Why might a table's data space take up 4x the size of the raw data?

After discussions in the comments on the original question, it appears in this case the lost space is caused by the choice of clustered key, which has led to massive fragmentation.

Always worth checking the state of fragmentation via sys.dm_db_index_physical_stats in these situations.

Edit: Following update in comments

The average page density (prior to rebuild of the clustered index) was 24%, which fits perfectly with the original question. The pages were only 1/4 full, so the total size was 4x the raw data size.


The on-disk structures have overhead:

  • row header
  • null bitmap + pointer
  • variable length column offsets
  • row version pointers (optional)
  • ...

Taking 2 x 4 bytes int columns, you have

  • 4 bytes row header
  • 2 byte pointer to NULL bitmap
  • 8 bytes for 2 int columns
  • 3 bytes NULL bitmap

Wow 17 bytes!

You can the same for your second test table which has more overhead like your original one:

  • 2 bytes for the count of variable-length columns
  • 2 bytes per variable length column

Why the difference? In addition (I won't link to these)
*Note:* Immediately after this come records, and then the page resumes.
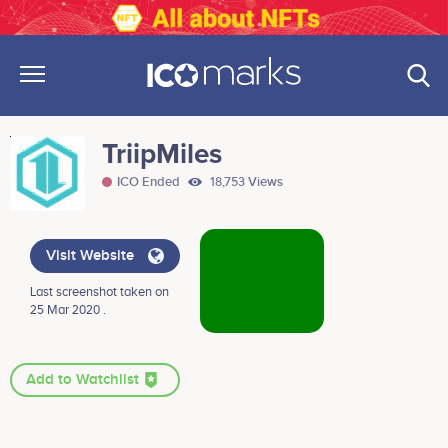
TriipMiles
ICO Ended
18,753 Views
Visit Website
Last screenshot taken on
25 Mar 2020 .
Add to Watchlist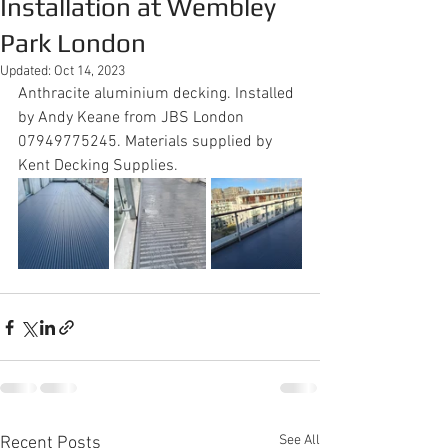
Installation at Wembley
Park London
Updated:
Oct 14, 2023
Anthracite aluminium decking. Installed 
by Andy Keane from JBS London 
07949775245. Materials supplied by 
Kent Decking Supplies.  
See All
Recent Posts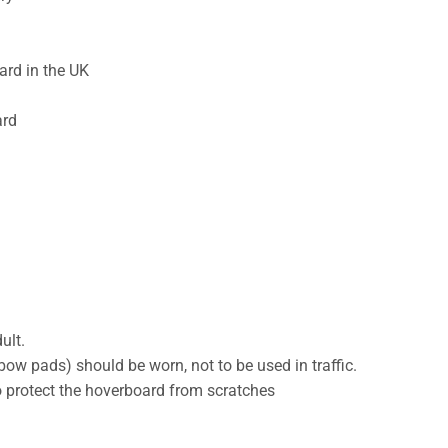
ard in the UK
ard
ult.
ow pads) should be worn, not to be used in traffic.
to protect the hoverboard from scratches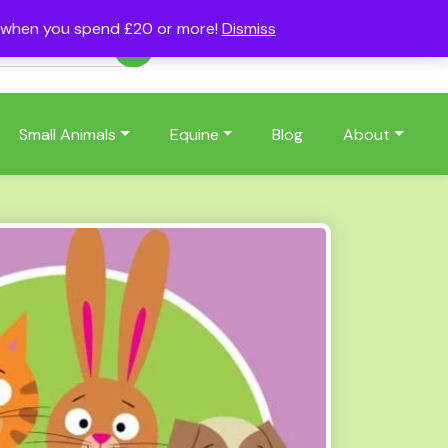
s when you spend £20 or more!
Dismiss
Account
Basket
(0)
Small Animals
Equine
Blog
About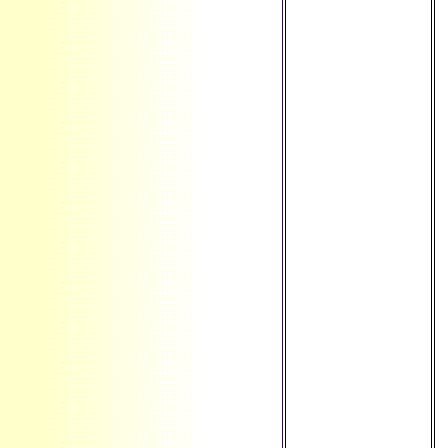
Falkland Islands ',
' FM ': ' Federated
States of
Micronesia ', ' FO ':
' Faroe Islands ', '
FR ': ' France ', '
GA ': ' Gabon ', '
GB ': ' United
Kingdom ', ' GD ': '
Grenada ', ' GE ': '
Georgia ', ' GF ': '
French Guiana ', '
GG ': ' Guernsey ', '
GH ': ' Ghana ', ' GI
': ' Gibraltar ', ' GL
': ' Greenland ', '
GM ': ' Gambia ', '
GN ': ' Guinea ', ' F
': ' Guadeloupe ', '
GQ ': ' Equatorial
Guinea ', ' GR ': '
Greece ', ' GS ': '
South Georgia and
the South
Sandwich Islands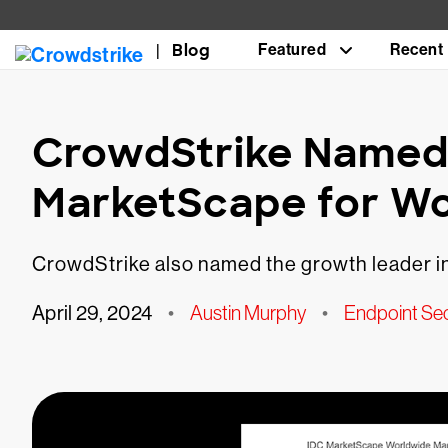
Blog
Featured
Recent
CrowdStrike Named 
MarketScape for W
CrowdStrike also named the growth leader in
April 29, 2024
•
Austin Murphy
•
Endpoint Sec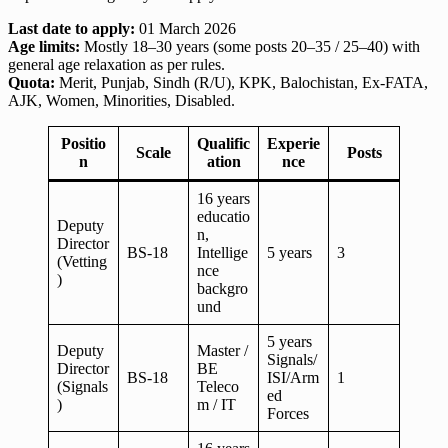
Last date to apply:
01 March 2026
Age limits:
Mostly 18–30 years (some posts 20–35 / 25–40) with
general age relaxation as per rules.
Quota:
Merit, Punjab, Sindh (R/U), KPK, Balochistan, Ex-FATA,
AJK, Women, Minorities, Disabled.
Positio
Qualific
Experie
Scale
Posts
n
ation
nce
16 years
educatio
Deputy
n,
Director
BS-18
Intellige
5 years
3
(Vetting
nce
)
backgro
und
5 years
Deputy
Master /
Signals/
Director
BE
BS-18
ISI/Arm
1
(Signals
Teleco
ed
)
m / IT
Forces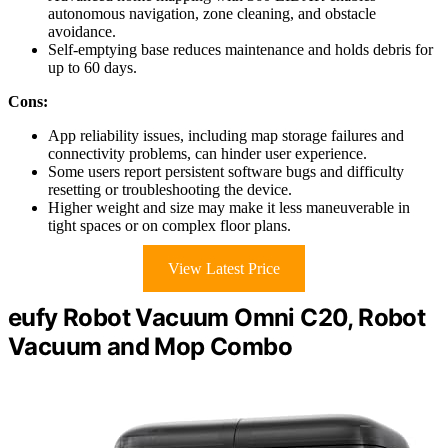
autonomous navigation, zone cleaning, and obstacle
avoidance.
Self-emptying base reduces maintenance and holds debris for
up to 60 days.
Cons:
App reliability issues, including map storage failures and
connectivity problems, can hinder user experience.
Some users report persistent software bugs and difficulty
resetting or troubleshooting the device.
Higher weight and size may make it less maneuverable in
tight spaces or on complex floor plans.
View Latest Price
eufy Robot Vacuum Omni C20, Robot
Vacuum and Mop Combo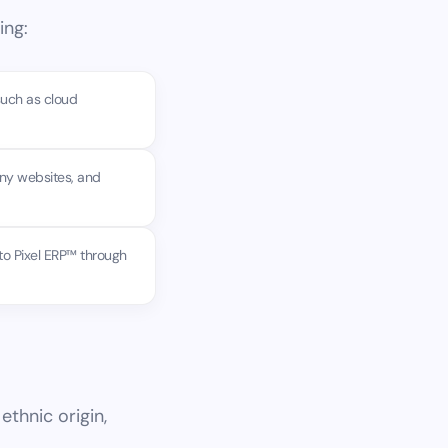
ing:
such as cloud
any websites, and
to Pixel ERP™ through
ethnic origin,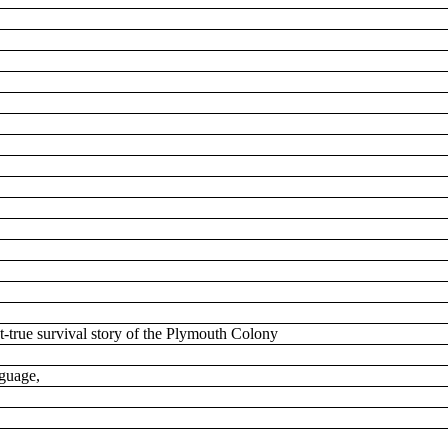
t-true survival story of the Plymouth Colony
nguage,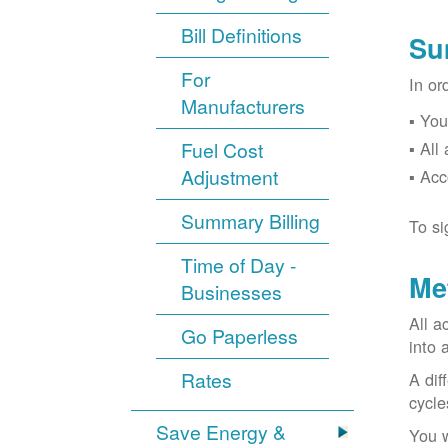
Bill Definitions
Su
For
In or
Manufacturers
You
Fuel Cost
All
Adjustment
Acc
Summary Billing
To si
Time of Day -
Me
Businesses
All a
Go Paperless
into 
Rates
A dif
cycle
Save Energy &
You w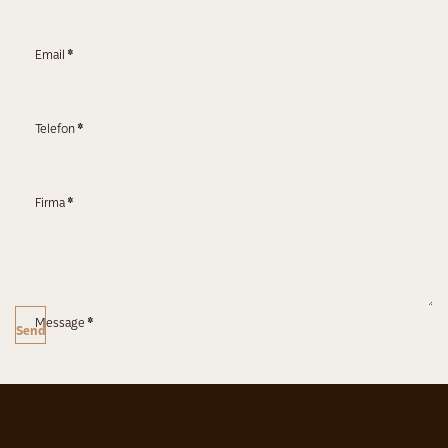
Email
*
Telefon
*
Firma
*
Message
*
Send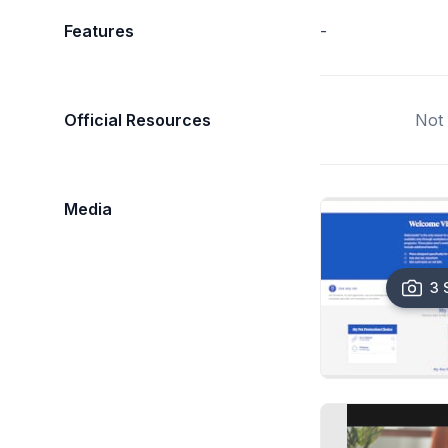
Features
-
Official Resources
Not 
Media
3 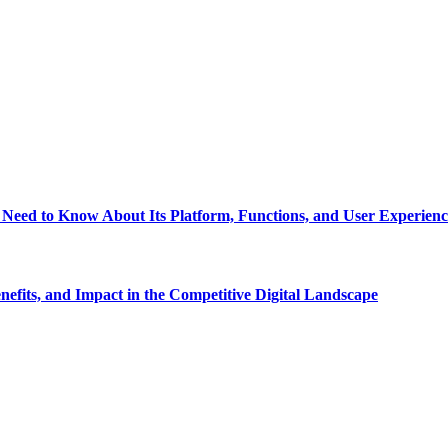
eed to Know About Its Platform, Functions, and User Experienc
fits, and Impact in the Competitive Digital Landscape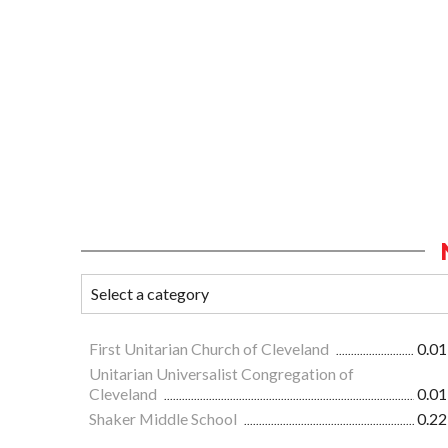
First Unitarian Church of Cleveland
0.01
Unitarian Universalist Congregation of
Cleveland
0.01
Shaker Middle School
0.22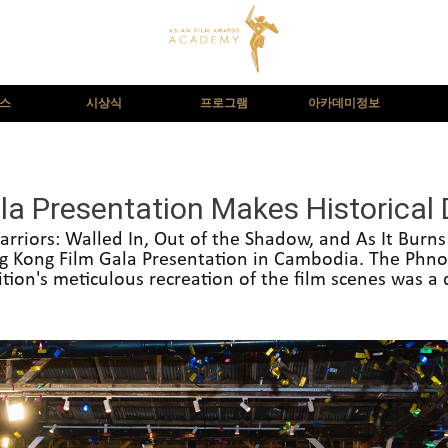
뉴스
시상식
프로그램
아카데미정보
la Presentation Makes Historical
arriors: Walled In, Out of the Shadow, and As It Burn
ng Kong Film Gala Presentation in Cambodia. The Ph
ition's meticulous recreation of the film scenes was a d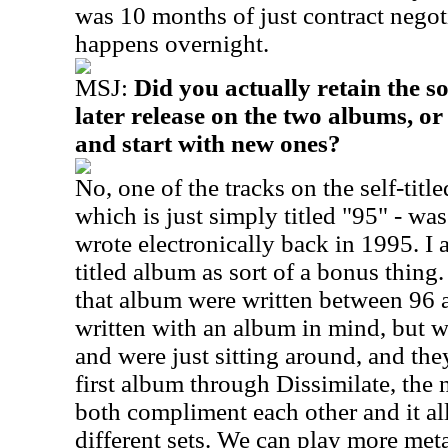
was 10 months of just contract negoti
happens overnight.
MSJ:
Did you actually retain the so
later release on the two albums, or
and start with new ones?
No, one of the tracks on the self-titl
which is just simply titled "95" - was 
wrote electronically back in 1995. I a
titled album as sort of a bonus thing.
that album were written between 96 
written with an album in mind, but we
and were just sitting around, and th
first album through Dissimilate, the 
both compliment each other and it al
different sets. We can play more metal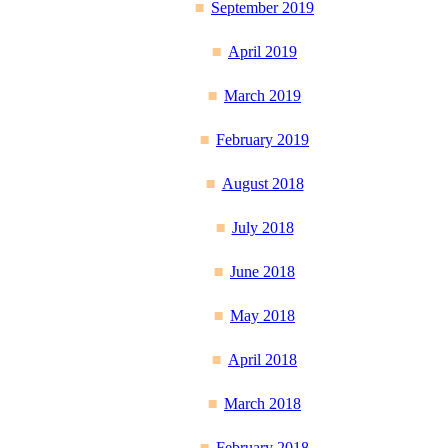
September 2019
April 2019
March 2019
February 2019
August 2018
July 2018
June 2018
May 2018
April 2018
March 2018
February 2018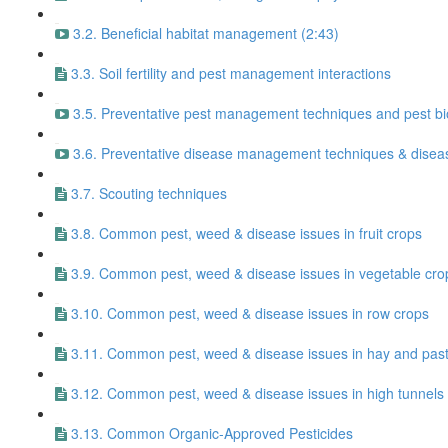
3.2. Beneficial habitat management (2:43)
3.3. Soil fertility and pest management interactions
3.5. Preventative pest management techniques and pest bi
3.6. Preventative disease management techniques & diseas
3.7. Scouting techniques
3.8. Common pest, weed & disease issues in fruit crops
3.9. Common pest, weed & disease issues in vegetable cro
3.10. Common pest, weed & disease issues in row crops
3.11. Common pest, weed & disease issues in hay and pas
3.12. Common pest, weed & disease issues in high tunnels
3.13. Common Organic-Approved Pesticides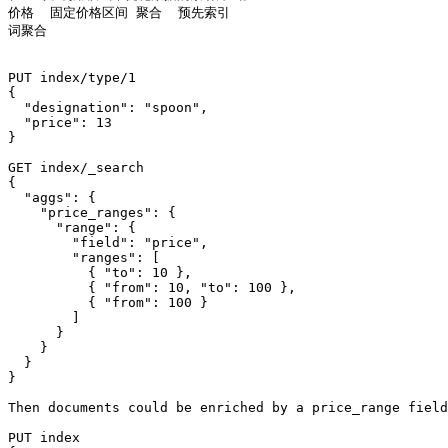
价格  固定价格区间 聚合  预先索引

词聚合

PUT index/type/1

{

  "designation": "spoon",

  "price": 13

}

GET index/_search

{

  "aggs": {

    "price_ranges": {

      "range": {

        "field": "price",

        "ranges": [

          { "to": 10 },

          { "from": 10, "to": 100 },

          { "from": 100 }

        ]

      }

    }

  }

}

Then documents could be enriched by a price_range field
PUT index
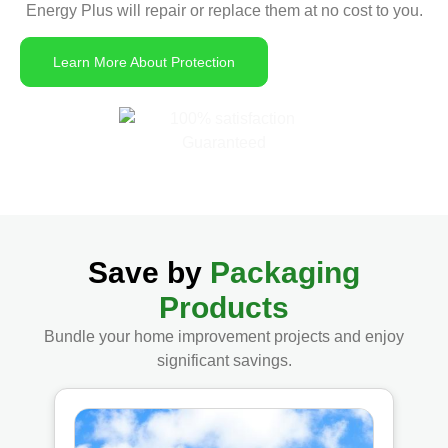
Energy Plus will repair or replace them at no cost to you.
Learn More About Protection
Save by
Packaging
Products
Bundle your home improvement projects and enjoy
significant savings.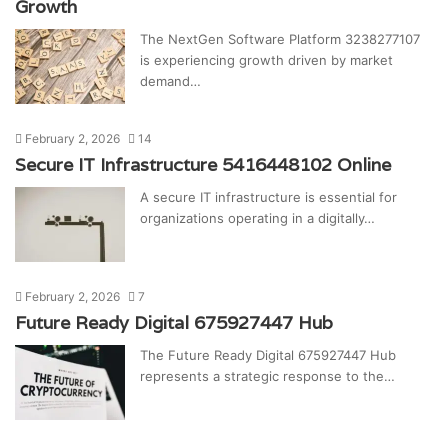
Growth
The NextGen Software Platform 3238277107
is experiencing growth driven by market
demand…
February 2, 2026
14
Secure IT Infrastructure 5416448102 Online
A secure IT infrastructure is essential for
organizations operating in a digitally…
February 2, 2026
7
Future Ready Digital 675927447 Hub
The Future Ready Digital 675927447 Hub
represents a strategic response to the…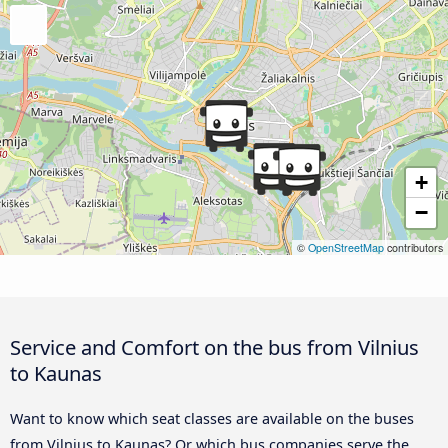
+
−
©
OpenStreetMap
contributors
Service and Comfort on the bus from Vilnius
to Kaunas
Want to know which seat classes are available on the buses
from Vilnius to Kaunas? Or which bus companies serve the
  • have you ever rebuilt indexes to defragment them?
  • deletes do not reclaim space
  • data pages will split if you insert into the middle
  • updates may cause forward pointers (leaves a gap)
  • row overflow
  • removed varchar column without index rebuild or DBCC CLEANTABLE
  • heap or table (heap has no clustered index = records scattered all over)
  • RCSI isolation level (extra 14 bytes per row)
  • trailing spaces (SET ANSI_PADDING is ON by default) in varchar. Use DATALENGTH to checl, not LEN
  • Run sp_spaceused with @updateusage = 'true'
  • ...

See this: SQL Server: How to create a table that fills one 8 KB page?

From SO:

  • https://stackoverflow.com/questions/4614771/sql-server-2008-how-much-space-does-this-occupy/4614799#4614799
  • https://stackoverflow.com/questions/3793022/how-to-come-to-limits-of-8060-bytes-per-row-and-8000-per-varchar-nvarchar-valu/3793265#3793265

Have the data types changed over time? Have variable-length columns been removed? Have the indexes been defragmented often but never rebuilt? Have a lot of rows been deleted or have a lot of variable-length columns been updated significantly?